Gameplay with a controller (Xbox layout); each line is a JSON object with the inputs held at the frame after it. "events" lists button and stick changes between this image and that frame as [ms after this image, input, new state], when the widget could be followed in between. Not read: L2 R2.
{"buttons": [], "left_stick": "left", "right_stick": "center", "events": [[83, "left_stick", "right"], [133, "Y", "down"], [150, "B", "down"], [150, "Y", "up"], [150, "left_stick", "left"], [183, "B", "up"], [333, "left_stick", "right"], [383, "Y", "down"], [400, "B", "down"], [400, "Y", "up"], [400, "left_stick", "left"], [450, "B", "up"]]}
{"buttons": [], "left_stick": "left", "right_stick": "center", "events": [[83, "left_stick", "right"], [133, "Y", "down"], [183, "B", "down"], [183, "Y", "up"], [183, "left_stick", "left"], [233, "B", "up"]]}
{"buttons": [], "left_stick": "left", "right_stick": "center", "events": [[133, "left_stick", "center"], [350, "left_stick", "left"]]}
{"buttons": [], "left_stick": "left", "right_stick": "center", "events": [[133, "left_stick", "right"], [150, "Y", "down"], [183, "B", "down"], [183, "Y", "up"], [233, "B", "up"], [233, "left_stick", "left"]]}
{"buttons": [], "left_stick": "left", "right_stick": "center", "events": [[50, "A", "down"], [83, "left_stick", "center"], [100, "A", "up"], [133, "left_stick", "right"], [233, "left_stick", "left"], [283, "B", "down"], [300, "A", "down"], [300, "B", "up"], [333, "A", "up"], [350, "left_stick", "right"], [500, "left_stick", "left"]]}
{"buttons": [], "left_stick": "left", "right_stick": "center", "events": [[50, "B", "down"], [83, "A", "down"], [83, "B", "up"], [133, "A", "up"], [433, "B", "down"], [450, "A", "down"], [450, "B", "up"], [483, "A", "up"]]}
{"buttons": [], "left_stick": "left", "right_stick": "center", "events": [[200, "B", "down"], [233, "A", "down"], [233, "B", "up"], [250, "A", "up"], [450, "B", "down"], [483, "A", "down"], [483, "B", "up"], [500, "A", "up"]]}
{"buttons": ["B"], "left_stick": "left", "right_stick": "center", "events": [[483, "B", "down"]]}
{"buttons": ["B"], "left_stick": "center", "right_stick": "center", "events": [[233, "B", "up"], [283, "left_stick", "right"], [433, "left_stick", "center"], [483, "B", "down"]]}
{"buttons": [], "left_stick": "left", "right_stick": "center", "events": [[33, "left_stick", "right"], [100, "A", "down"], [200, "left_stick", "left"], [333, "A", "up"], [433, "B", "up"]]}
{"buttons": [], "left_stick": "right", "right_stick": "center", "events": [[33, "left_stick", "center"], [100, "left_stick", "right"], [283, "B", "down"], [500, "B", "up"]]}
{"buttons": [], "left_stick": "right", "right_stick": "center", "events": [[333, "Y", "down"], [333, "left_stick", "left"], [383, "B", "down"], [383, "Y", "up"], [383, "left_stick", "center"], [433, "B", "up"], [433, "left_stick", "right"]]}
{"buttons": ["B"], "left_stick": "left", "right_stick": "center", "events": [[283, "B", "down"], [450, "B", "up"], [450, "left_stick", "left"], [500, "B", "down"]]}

· · ·

**Task to carry out**
Please restate the material above exactly, line by line.

**Exercise result**
Gameplay with a controller (Xbox layout); each line is a JSON object with the inputs held at the frame after it. "events" lists button and stick changes between this image and that frame as [ms after this image, input, new state], when the widget could be followed in between. Not read: L2 R2.
{"buttons": [], "left_stick": "left", "right_stick": "center", "events": [[83, "left_stick", "right"], [133, "Y", "down"], [150, "B", "down"], [150, "Y", "up"], [150, "left_stick", "left"], [183, "B", "up"], [333, "left_stick", "right"], [383, "Y", "down"], [400, "B", "down"], [400, "Y", "up"], [400, "left_stick", "left"], [450, "B", "up"]]}
{"buttons": [], "left_stick": "left", "right_stick": "center", "events": [[83, "left_stick", "right"], [133, "Y", "down"], [183, "B", "down"], [183, "Y", "up"], [183, "left_stick", "left"], [233, "B", "up"]]}
{"buttons": [], "left_stick": "left", "right_stick": "center", "events": [[133, "left_stick", "center"], [350, "left_stick", "left"]]}
{"buttons": [], "left_stick": "left", "right_stick": "center", "events": [[133, "left_stick", "right"], [150, "Y", "down"], [183, "B", "down"], [183, "Y", "up"], [233, "B", "up"], [233, "left_stick", "left"]]}
{"buttons": [], "left_stick": "left", "right_stick": "center", "events": [[50, "A", "down"], [83, "left_stick", "center"], [100, "A", "up"], [133, "left_stick", "right"], [233, "left_stick", "left"], [283, "B", "down"], [300, "A", "down"], [300, "B", "up"], [333, "A", "up"], [350, "left_stick", "right"], [500, "left_stick", "left"]]}
{"buttons": [], "left_stick": "left", "right_stick": "center", "events": [[50, "B", "down"], [83, "A", "down"], [83, "B", "up"], [133, "A", "up"], [433, "B", "down"], [450, "A", "down"], [450, "B", "up"], [483, "A", "up"]]}
{"buttons": [], "left_stick": "left", "right_stick": "center", "events": [[200, "B", "down"], [233, "A", "down"], [233, "B", "up"], [250, "A", "up"], [450, "B", "down"], [483, "A", "down"], [483, "B", "up"], [500, "A", "up"]]}
{"buttons": ["B"], "left_stick": "left", "right_stick": "center", "events": [[483, "B", "down"]]}
{"buttons": ["B"], "left_stick": "center", "right_stick": "center", "events": [[233, "B", "up"], [283, "left_stick", "right"], [433, "left_stick", "center"], [483, "B", "down"]]}
{"buttons": [], "left_stick": "left", "right_stick": "center", "events": [[33, "left_stick", "right"], [100, "A", "down"], [200, "left_stick", "left"], [333, "A", "up"], [433, "B", "up"]]}
{"buttons": [], "left_stick": "right", "right_stick": "center", "events": [[33, "left_stick", "center"], [100, "left_stick", "right"], [283, "B", "down"], [500, "B", "up"]]}
{"buttons": [], "left_stick": "right", "right_stick": "center", "events": [[333, "Y", "down"], [333, "left_stick", "left"], [383, "B", "down"], [383, "Y", "up"], [383, "left_stick", "center"], [433, "B", "up"], [433, "left_stick", "right"]]}
{"buttons": ["B"], "left_stick": "left", "right_stick": "center", "events": [[283, "B", "down"], [450, "B", "up"], [450, "left_stick", "left"], [500, "B", "down"]]}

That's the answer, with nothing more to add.